Pros and Cons of Air Gap Network Configurations with vSAN

Network air gaps can be useful to separate and isolate vSAN traffic. Use caution when configuring this topology.

Pros

Physical and logical separation of vSAN traffic.

Cons

vSAN does not support multiple VMkernel adapters (vmknics) on the same subnet. For more information, see VMware KB 2010877.
Setup is complex and error prone, so troubleshooting is more complex.
Network availability is not guaranteed with multiple vmknics in some asymmetric failures, such as one NIC failure on one host and another NIC failure on another host.
Load-balanced vSAN traffic across physical NICs is not guaranteed.
Costs increase for vSAN hosts, as you might need multiple VMkernel adapters (vmknics) to protect multiple physical NICs (vmnics). For example, 2 x 2 vmnics might be required to provide redundancy for two vSAN vmknics.
Required logical resources are doubled, such as VMkernel ports, IP addresses, and VLANs.
vSAN does not implement port binding. This means that techniques such as multi-pathing are not available.
Layer 3 topologies are not suitable for vSAN traffic with multiple vmknics. These topologies might not function as expected.
Command-line host configuration might be required to change vSAN multicast addresses.

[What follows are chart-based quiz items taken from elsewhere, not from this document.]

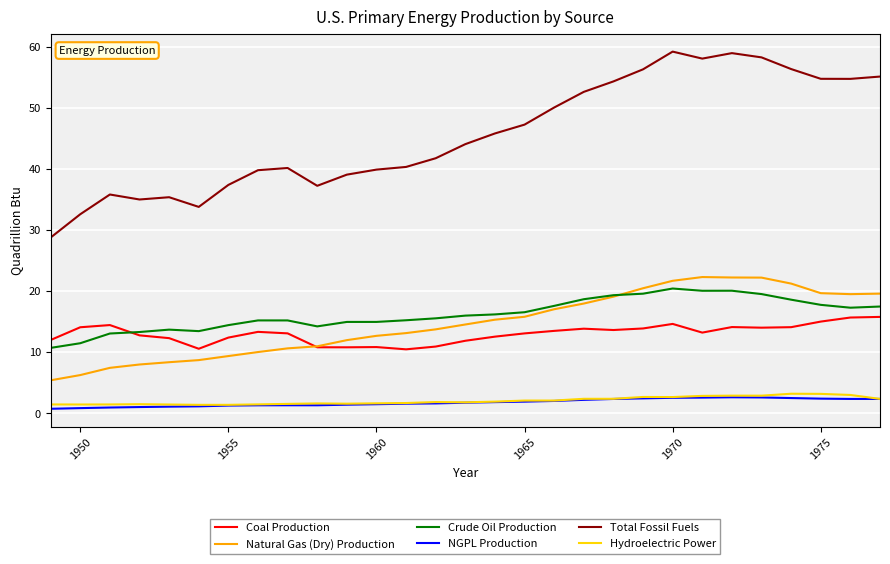

Which series has the largest total across all categories?

Total Fossil Fuels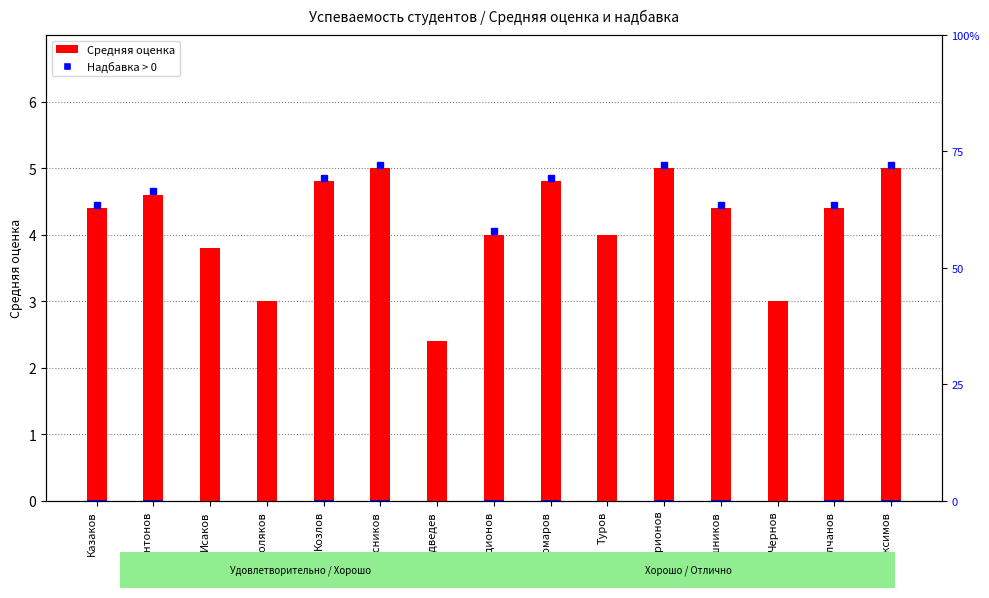

Between Молчанов and Туров, which is larger?

Молчанов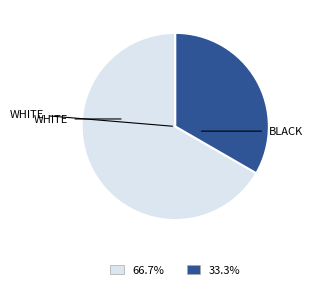

Is there a majority slice in this chart?

Yes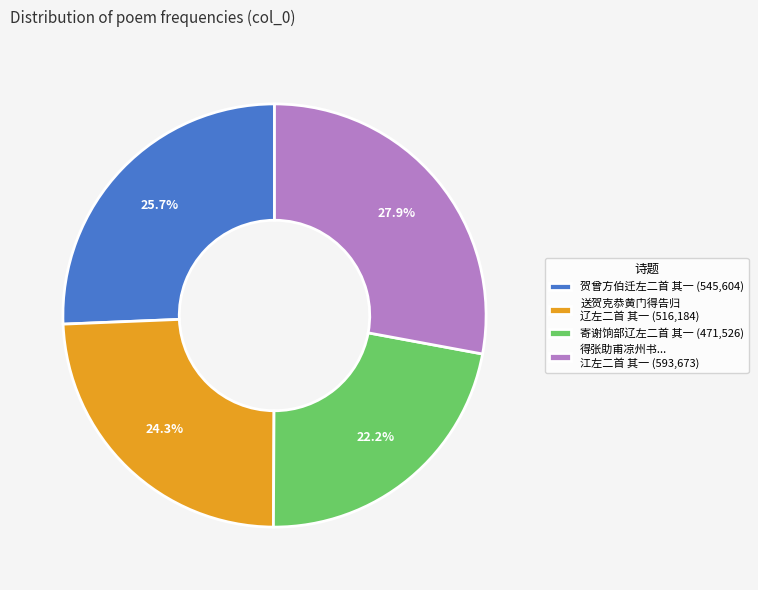

Between 得张助甫凉州书... 江左二首 其一 (593,673) and 寄谢饷部辽左二首 其一 (471,526), which is larger?

得张助甫凉州书... 江左二首 其一 (593,673)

Dynamic LACP combines, or aggregates, multiple network connections in parallel to increase throughput and provide redundancy. When NIC teaming is configured with LACP, load balancing of the vSAN network across multiple uplinks occurs. This load balancing happens at the network layer, and is not done through vSAN.

Note: Other terms sometimes used to describe link aggregation include port trunking, link bundling, Ethernet/network/NIC bonding, EtherChannel.

This section focuses on Link Aggregation Control Protocol (LACP). The IEEE standard is 802.3ad, but some vendors have proprietary LACP features, such as PAgP (Port Aggregation Protocol). Follow the best practices recommended by your vendor.

Note: The LACP support introduced in vSphere Distributed Switch 5.1 only supports IP-hash load balancing. vSphere Distributed Switch 5.5 and later fully support LACP.

LACP is an industry standard that uses port-channels. Many hashing algorithms are available. The vSwitch port-group policy and the port-channel configuration must agree and match.